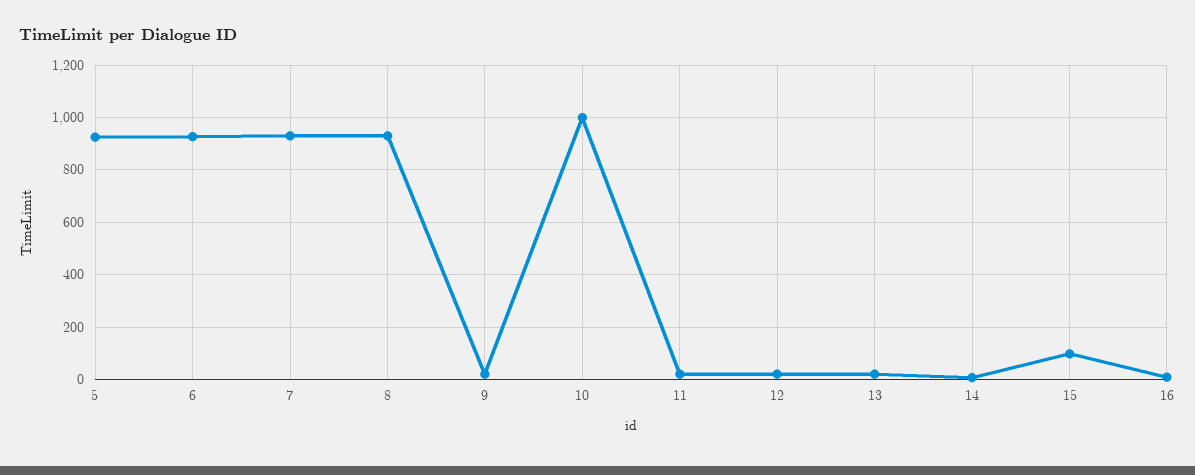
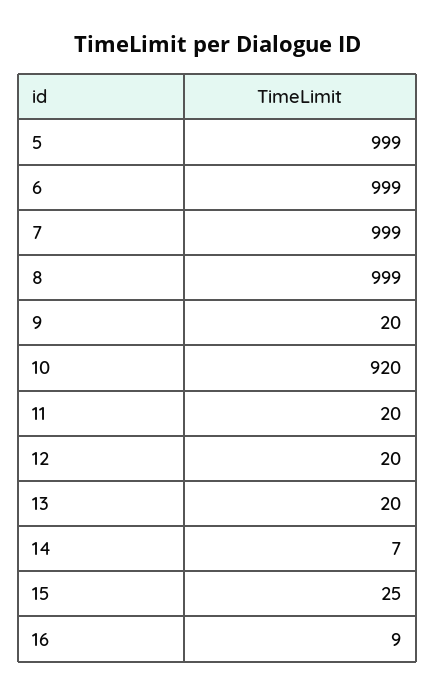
5: 925 -> 999
6: 925 -> 999
7: 925 -> 999
8: 925 -> 999
10: 1000 -> 920
15: 100 -> 25

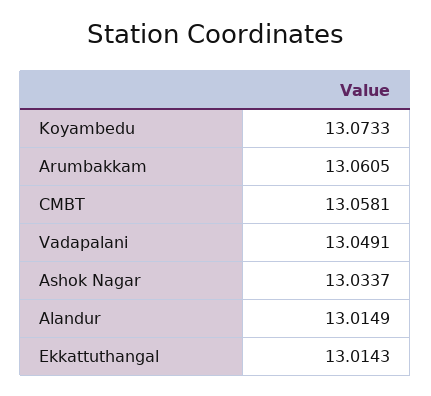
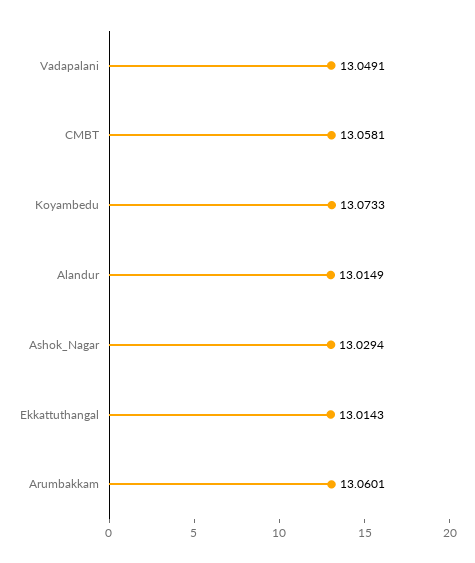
Arumbakkam: 13.0605 -> 13.0601
Ashok Nagar: 13.0337 -> 13.0294

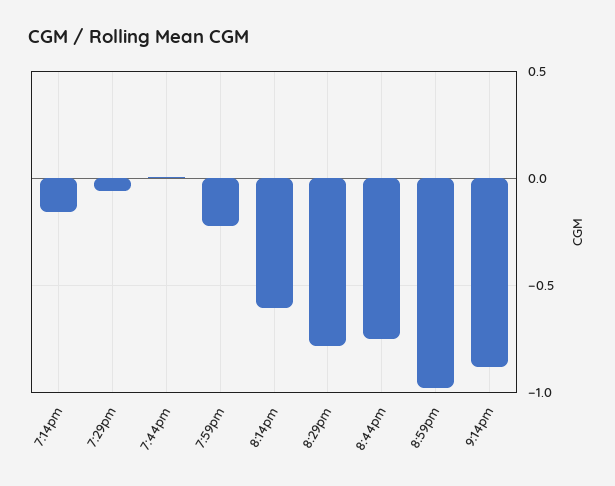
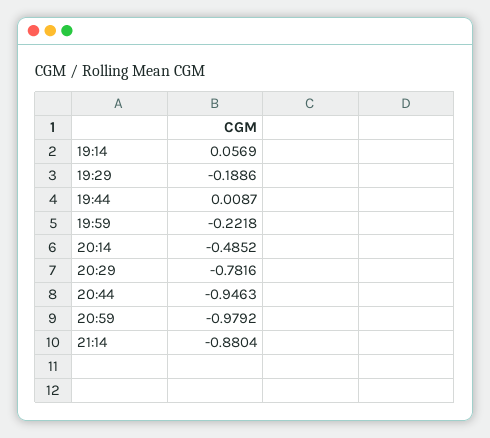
7:14pm: -0.15 -> 0.0569
7:29pm: -0.05 -> -0.1886
8:14pm: -0.6 -> -0.4852
8:44pm: -0.75 -> -0.9463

→ WORK REQUIRED
The lines wanted run from the one with "15: 100 -> 25" through the final line of the data; repeat them word for word and skip every picture.

→ RESULT FOR THIS TASK
15: 100 -> 25

Arumbakkam: 13.0605 -> 13.0601
Ashok Nagar: 13.0337 -> 13.0294

7:14pm: -0.15 -> 0.0569
7:29pm: -0.05 -> -0.1886
8:14pm: -0.6 -> -0.4852
8:44pm: -0.75 -> -0.9463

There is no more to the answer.